[INPUT RECORDS Boundary: Start]
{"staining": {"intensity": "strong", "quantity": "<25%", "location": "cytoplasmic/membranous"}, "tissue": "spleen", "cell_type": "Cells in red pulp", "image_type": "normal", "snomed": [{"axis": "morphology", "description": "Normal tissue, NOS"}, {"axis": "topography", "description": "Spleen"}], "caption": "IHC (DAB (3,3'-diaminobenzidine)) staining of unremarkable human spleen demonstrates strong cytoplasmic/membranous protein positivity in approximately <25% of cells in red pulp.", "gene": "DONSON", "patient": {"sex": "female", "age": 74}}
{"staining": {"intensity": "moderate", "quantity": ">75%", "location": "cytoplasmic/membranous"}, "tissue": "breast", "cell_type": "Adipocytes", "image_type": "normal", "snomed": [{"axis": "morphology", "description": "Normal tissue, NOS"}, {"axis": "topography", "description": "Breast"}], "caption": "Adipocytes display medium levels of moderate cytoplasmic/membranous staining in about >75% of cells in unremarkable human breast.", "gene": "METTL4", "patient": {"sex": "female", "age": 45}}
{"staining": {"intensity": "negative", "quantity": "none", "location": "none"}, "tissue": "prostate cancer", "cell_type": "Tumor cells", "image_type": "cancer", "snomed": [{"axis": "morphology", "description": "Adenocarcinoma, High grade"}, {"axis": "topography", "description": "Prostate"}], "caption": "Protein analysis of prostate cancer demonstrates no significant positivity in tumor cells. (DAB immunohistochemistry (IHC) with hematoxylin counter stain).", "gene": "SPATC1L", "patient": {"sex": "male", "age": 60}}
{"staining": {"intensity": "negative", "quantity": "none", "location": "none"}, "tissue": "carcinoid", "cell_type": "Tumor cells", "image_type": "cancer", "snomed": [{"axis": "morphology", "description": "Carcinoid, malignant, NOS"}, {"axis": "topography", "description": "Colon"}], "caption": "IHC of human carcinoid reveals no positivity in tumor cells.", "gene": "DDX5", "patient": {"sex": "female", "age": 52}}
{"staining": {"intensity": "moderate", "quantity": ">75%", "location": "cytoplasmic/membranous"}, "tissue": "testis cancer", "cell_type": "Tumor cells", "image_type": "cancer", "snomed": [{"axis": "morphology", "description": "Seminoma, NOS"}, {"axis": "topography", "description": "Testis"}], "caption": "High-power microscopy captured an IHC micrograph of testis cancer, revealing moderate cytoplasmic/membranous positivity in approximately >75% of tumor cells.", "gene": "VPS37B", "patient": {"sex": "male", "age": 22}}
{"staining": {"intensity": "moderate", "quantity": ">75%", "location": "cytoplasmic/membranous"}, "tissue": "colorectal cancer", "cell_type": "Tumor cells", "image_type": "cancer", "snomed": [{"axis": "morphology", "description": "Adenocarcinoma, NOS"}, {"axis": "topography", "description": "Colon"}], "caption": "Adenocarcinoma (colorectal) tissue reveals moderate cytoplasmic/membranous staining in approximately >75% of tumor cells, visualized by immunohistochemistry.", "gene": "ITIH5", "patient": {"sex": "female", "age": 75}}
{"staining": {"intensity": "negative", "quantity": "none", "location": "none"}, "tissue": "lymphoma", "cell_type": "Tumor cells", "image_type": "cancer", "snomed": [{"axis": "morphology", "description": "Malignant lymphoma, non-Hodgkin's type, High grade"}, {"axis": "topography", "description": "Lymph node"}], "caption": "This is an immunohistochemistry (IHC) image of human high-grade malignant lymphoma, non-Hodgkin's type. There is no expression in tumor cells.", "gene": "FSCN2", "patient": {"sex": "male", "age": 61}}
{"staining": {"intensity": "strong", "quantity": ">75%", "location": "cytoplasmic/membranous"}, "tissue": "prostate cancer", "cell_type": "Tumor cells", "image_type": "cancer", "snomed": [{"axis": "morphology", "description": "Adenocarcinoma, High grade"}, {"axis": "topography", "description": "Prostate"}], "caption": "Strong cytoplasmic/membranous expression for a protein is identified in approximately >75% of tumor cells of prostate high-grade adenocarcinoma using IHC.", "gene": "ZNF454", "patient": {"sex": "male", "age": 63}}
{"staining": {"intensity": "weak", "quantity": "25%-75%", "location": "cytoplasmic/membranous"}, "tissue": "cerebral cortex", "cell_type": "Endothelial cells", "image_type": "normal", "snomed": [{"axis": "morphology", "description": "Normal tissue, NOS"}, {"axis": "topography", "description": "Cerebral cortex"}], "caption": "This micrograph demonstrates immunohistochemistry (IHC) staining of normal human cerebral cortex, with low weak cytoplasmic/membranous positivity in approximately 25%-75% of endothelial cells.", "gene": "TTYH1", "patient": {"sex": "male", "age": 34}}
[INPUT RECORDS Boundary: End]
## WORK INSTRUCTIONS
Check every line above for the string "immunohistochemistry", and copy the ones that have it.

## RESPONSE TO THIS EXERCISE
{"staining": {"intensity": "negative", "quantity": "none", "location": "none"}, "tissue": "prostate cancer", "cell_type": "Tumor cells", "image_type": "cancer", "snomed": [{"axis": "morphology", "description": "Adenocarcinoma, High grade"}, {"axis": "topography", "description": "Prostate"}], "caption": "Protein analysis of prostate cancer demonstrates no significant positivity in tumor cells. (DAB immunohistochemistry (IHC) with hematoxylin counter stain).", "gene": "SPATC1L", "patient": {"sex": "male", "age": 60}}
{"staining": {"intensity": "moderate", "quantity": ">75%", "location": "cytoplasmic/membranous"}, "tissue": "colorectal cancer", "cell_type": "Tumor cells", "image_type": "cancer", "snomed": [{"axis": "morphology", "description": "Adenocarcinoma, NOS"}, {"axis": "topography", "description": "Colon"}], "caption": "Adenocarcinoma (colorectal) tissue reveals moderate cytoplasmic/membranous staining in approximately >75% of tumor cells, visualized by immunohistochemistry.", "gene": "ITIH5", "patient": {"sex": "female", "age": 75}}
{"staining": {"intensity": "negative", "quantity": "none", "location": "none"}, "tissue": "lymphoma", "cell_type": "Tumor cells", "image_type": "cancer", "snomed": [{"axis": "morphology", "description": "Malignant lymphoma, non-Hodgkin's type, High grade"}, {"axis": "topography", "description": "Lymph node"}], "caption": "This is an immunohistochemistry (IHC) image of human high-grade malignant lymphoma, non-Hodgkin's type. There is no expression in tumor cells.", "gene": "FSCN2", "patient": {"sex": "male", "age": 61}}
{"staining": {"intensity": "weak", "quantity": "25%-75%", "location": "cytoplasmic/membranous"}, "tissue": "cerebral cortex", "cell_type": "Endothelial cells", "image_type": "normal", "snomed": [{"axis": "morphology", "description": "Normal tissue, NOS"}, {"axis": "topography", "description": "Cerebral cortex"}], "caption": "This micrograph demonstrates immunohistochemistry (IHC) staining of normal human cerebral cortex, with low weak cytoplasmic/membranous positivity in approximately 25%-75% of endothelial cells.", "gene": "TTYH1", "patient": {"sex": "male", "age": 34}}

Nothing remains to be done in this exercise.